Fire Ecology & Management
Fire management strategies & tactics
Principles & Practices
When wildland firefighters are called to action, they immediately assess the situation to figure out how they can best attack the fire while keeping firefighters safe.
When developing a strategy, a series of questions are addressed, most importantly:
What is burning? The types of fuels involved have a great effect on a fire's behavior. Different vegetation requires different strategies, based on size, thickness, and dryness. A fire burning in sagebrush likely will require a different plan of attack than a fire burning in ponderosa pine trees.

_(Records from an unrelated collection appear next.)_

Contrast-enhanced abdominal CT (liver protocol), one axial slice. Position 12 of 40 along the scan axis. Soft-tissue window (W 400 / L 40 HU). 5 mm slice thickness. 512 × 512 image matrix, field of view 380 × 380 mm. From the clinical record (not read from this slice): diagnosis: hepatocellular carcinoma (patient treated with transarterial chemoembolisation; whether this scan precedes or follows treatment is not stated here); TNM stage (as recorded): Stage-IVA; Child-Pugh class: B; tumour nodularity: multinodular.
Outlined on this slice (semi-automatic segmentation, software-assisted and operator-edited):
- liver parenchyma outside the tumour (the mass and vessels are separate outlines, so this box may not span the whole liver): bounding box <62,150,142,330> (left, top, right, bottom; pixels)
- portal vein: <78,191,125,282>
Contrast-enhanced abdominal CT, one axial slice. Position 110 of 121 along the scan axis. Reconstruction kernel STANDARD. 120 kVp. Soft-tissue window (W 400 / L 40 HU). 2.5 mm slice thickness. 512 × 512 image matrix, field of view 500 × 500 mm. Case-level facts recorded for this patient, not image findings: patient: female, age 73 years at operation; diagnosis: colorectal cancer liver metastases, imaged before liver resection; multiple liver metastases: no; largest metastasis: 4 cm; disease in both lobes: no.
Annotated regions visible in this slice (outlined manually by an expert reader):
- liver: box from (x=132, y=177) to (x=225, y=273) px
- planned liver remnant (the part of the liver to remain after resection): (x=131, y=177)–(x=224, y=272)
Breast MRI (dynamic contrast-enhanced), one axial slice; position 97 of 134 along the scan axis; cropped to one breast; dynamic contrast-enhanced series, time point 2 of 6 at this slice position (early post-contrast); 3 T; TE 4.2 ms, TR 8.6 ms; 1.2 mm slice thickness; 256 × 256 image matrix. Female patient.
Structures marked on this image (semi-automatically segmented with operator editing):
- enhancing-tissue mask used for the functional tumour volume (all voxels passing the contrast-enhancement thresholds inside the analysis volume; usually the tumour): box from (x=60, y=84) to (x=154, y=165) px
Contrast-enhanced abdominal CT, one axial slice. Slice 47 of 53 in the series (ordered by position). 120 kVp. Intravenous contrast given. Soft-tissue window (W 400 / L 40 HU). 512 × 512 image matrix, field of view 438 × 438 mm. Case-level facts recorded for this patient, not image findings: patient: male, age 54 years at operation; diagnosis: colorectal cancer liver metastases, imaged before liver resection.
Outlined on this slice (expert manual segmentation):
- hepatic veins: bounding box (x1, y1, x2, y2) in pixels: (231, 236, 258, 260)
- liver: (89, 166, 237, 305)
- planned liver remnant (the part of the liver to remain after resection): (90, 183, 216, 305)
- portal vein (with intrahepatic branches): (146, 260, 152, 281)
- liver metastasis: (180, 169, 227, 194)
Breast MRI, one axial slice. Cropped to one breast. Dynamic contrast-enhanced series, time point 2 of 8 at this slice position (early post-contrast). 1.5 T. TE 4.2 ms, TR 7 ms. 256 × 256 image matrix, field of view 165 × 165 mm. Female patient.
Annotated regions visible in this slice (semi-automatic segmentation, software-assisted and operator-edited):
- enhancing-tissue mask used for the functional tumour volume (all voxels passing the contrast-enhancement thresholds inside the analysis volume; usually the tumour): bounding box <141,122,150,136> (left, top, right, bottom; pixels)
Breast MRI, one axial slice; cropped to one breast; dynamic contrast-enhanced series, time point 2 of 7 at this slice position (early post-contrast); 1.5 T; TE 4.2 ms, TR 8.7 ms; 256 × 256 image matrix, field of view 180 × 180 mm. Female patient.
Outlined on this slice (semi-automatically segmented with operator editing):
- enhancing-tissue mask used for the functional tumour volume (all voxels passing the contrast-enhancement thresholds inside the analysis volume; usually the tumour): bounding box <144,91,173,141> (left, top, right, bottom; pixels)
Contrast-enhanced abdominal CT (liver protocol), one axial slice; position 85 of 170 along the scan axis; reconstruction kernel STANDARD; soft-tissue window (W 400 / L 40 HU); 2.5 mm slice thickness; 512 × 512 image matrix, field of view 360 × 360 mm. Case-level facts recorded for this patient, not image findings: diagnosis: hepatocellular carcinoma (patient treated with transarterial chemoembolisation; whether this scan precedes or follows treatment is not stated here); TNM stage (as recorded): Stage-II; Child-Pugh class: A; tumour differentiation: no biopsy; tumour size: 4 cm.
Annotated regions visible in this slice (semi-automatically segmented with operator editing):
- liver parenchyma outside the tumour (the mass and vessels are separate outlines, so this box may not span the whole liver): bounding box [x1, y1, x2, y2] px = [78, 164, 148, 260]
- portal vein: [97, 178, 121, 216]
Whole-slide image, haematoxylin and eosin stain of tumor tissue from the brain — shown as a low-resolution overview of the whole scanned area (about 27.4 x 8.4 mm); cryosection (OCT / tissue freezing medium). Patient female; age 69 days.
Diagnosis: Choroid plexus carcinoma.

What is nearby? The firefighting strategy for a forest or rangeland fire will differ from that for a fire near structures. Other factors are also important, such as the presence of people, pets, or livestock. This information is used to choose tactics and to allocate resources in order to save lives, homes, personal property, and valuable natural resources.

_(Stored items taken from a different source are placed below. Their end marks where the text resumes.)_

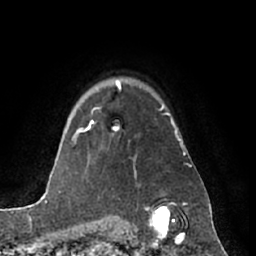
Breast MRI (dynamic contrast-enhanced), one axial slice; position 52 of 66 along the scan axis; cropped to one breast; dynamic contrast-enhanced series, time point 2 of 7 at this slice position (early post-contrast); 1.5 T; TE 3 ms, TR 6.2 ms; 2.4 mm slice thickness; 256 × 256 image matrix, field of view 170 × 170 mm. Female patient.
Structures marked on this image (semi-automatically segmented with operator editing):
- enhancing-tissue mask used for the functional tumour volume (all voxels passing the contrast-enhancement thresholds inside the analysis volume; usually the tumour): bounding box (x1, y1, x2, y2) in pixels: (82, 80, 121, 131)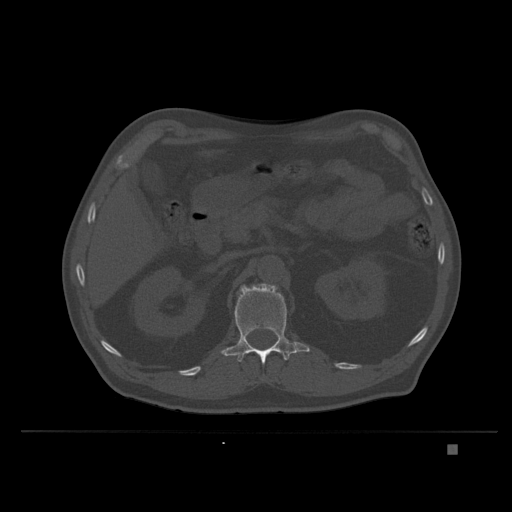
CT including the spine, one axial slice; position 139 of 435 along the scan axis; bone window (W 1800 / L 400 HU); 512 × 512 image matrix, field of view 434 × 434 mm. Patient: male, 73 years. Case-level facts recorded for this patient, not image findings: primary cancer: skin.
Structures marked on this image (semi-automatically segmented with operator editing):
- L1 vertebra: box from (x=221, y=283) to (x=310, y=365) px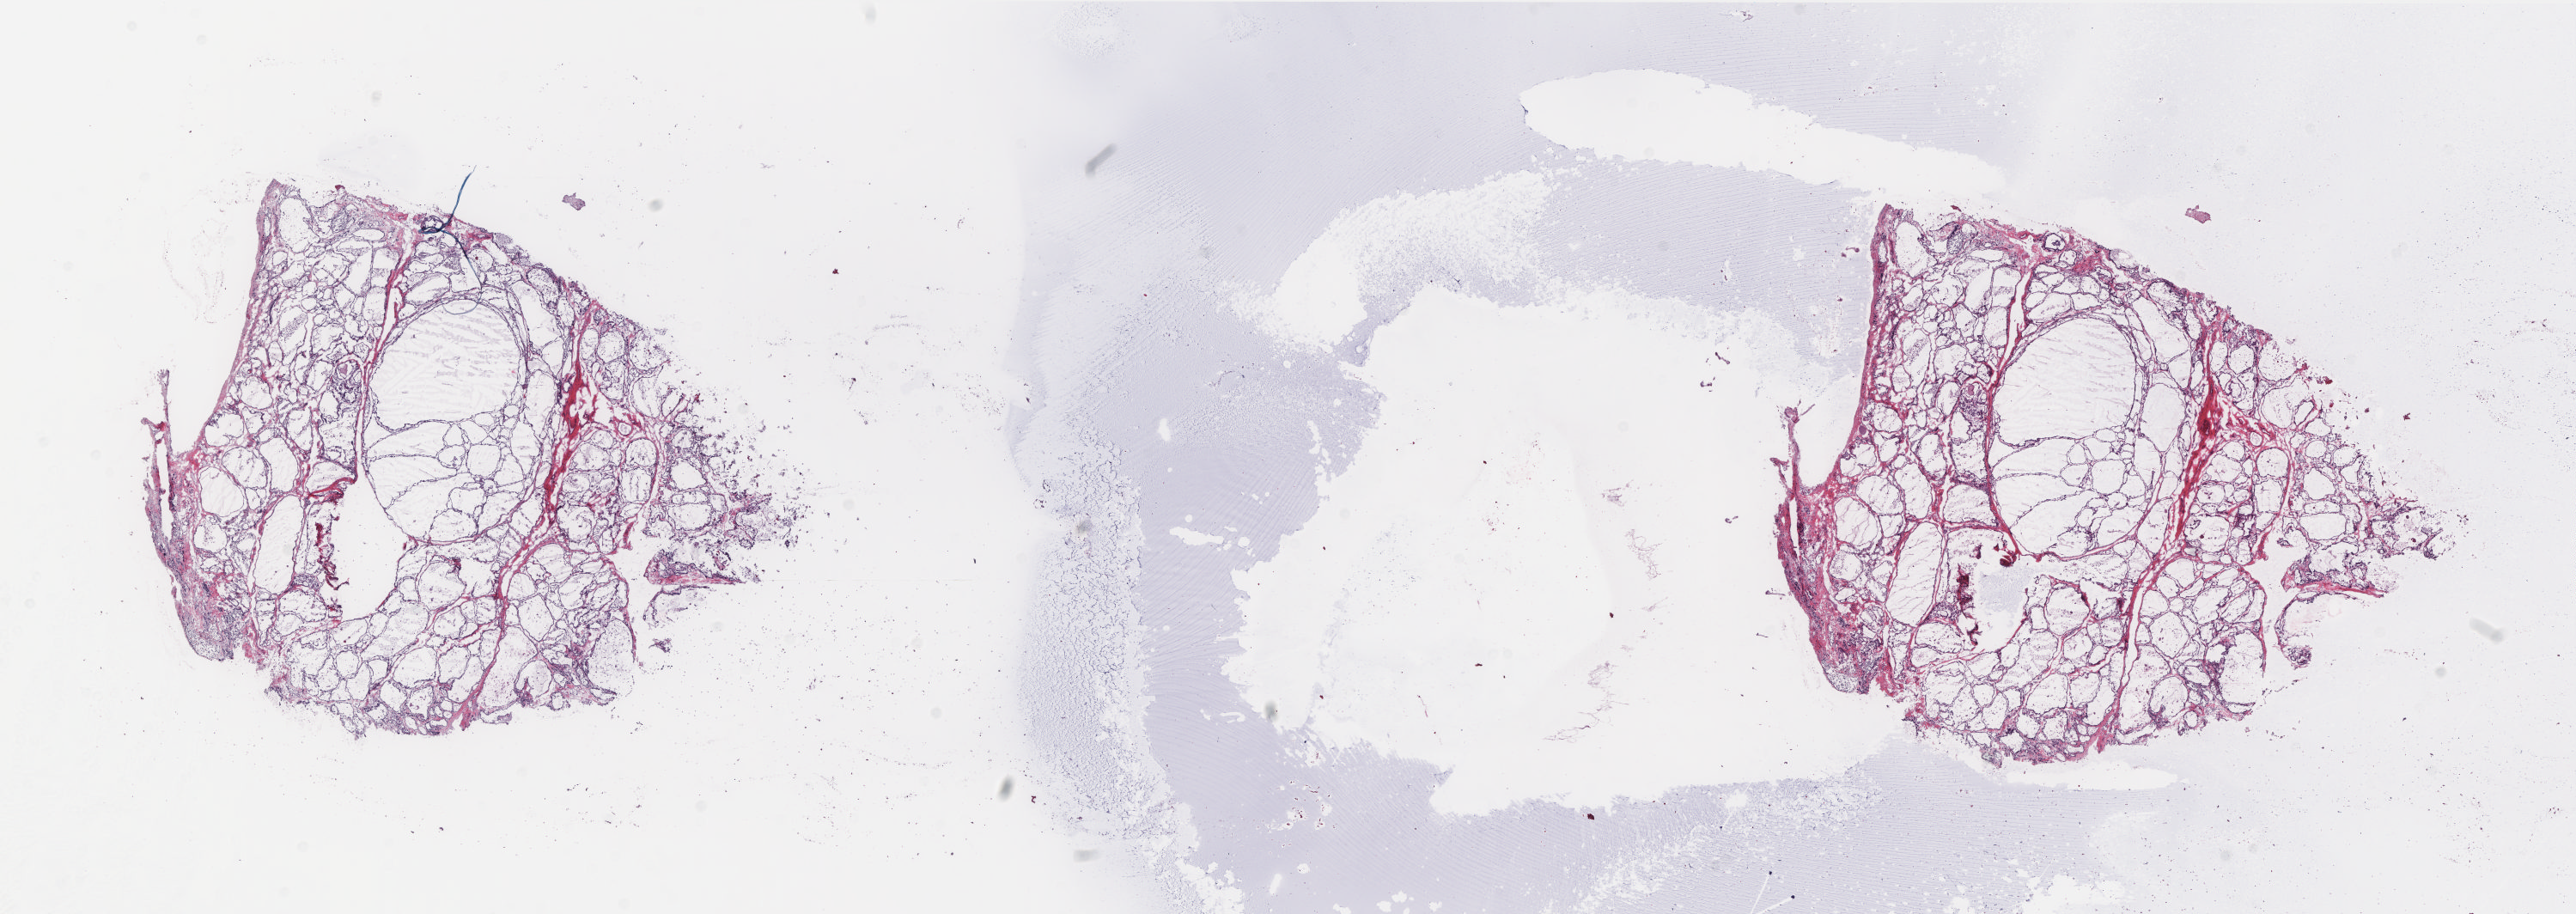
H&E whole-slide image, low-resolution overview of the scanned area, about 24.0 x 8.5 mm. Frozen section from the top of the tissue portion. Sample: solid tissue normal (non-tumour tissue), thyroid. Patient: male, age at initial diagnosis 58 years. Composition of this section per pathologist review: tumour cells 0%, tumour nuclei 0%, normal cells 100%, stromal cells 0%, necrosis 0%. Inflammatory infiltration, as recorded: lymphocyte infiltration 2%, monocyte infiltration 5%, neutrophil infiltration 0%.
• this section: solid tissue normal sample (biorepository sample class)
• patient diagnosis: Papillary adenocarcinoma, NOS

Next, wildland firefighters usually focus on establishing a fire line. A fire line is a break in fuels created by removing all vegetation up to an existing barrier. The barrier can be:
- Bare mineral soil
- A natural feature (such as a rock outcrop, creek, or other body of water)
- A constructed surface (such as a road or driveway)
Fire lines are started at an anchor point, usually the coldest part of the fire. The anchor point ensures a safe barrier between the fire and any unburned vegetation that could ignite and trap firefighters. The width of a fire line depends on topography, types of fuels, and weather—all factors that determine fire behavior.
Fire lines often are constructed using hoe dads, shovels, or bulldozers. A prescribed burn is another method, also called a burn out. Aerial support is another tactic. Helicopters and air tanks dump fire retardants on the landscape to establish fire lines and protect structures, not to extinguish flames.
After a fire line has been established, firefighters must ensure that it will keep the fire from spreading. When it’s windy, wildfires can jump fire lines, requiring firefighters to move to another location and start building a fire line all over again.
Once a fire is securely contained within a fire line, firefighters look for hot spots near the fire line where vegetation is still burning and extinguish them using water from fire engines and helicopters. This keeps wind from reigniting and spreading the fire. Ground crews then move through the burned area with water and hoe dads, turning over every stump and log to make sure it is cold.
A wildland fire is not considered out until a thorough mop-up has been done and no smoke has been seen for several days to weeks. Many large wildland fires, especially in wilderness areas, are not completely extinguished until rain or snow begins to fall.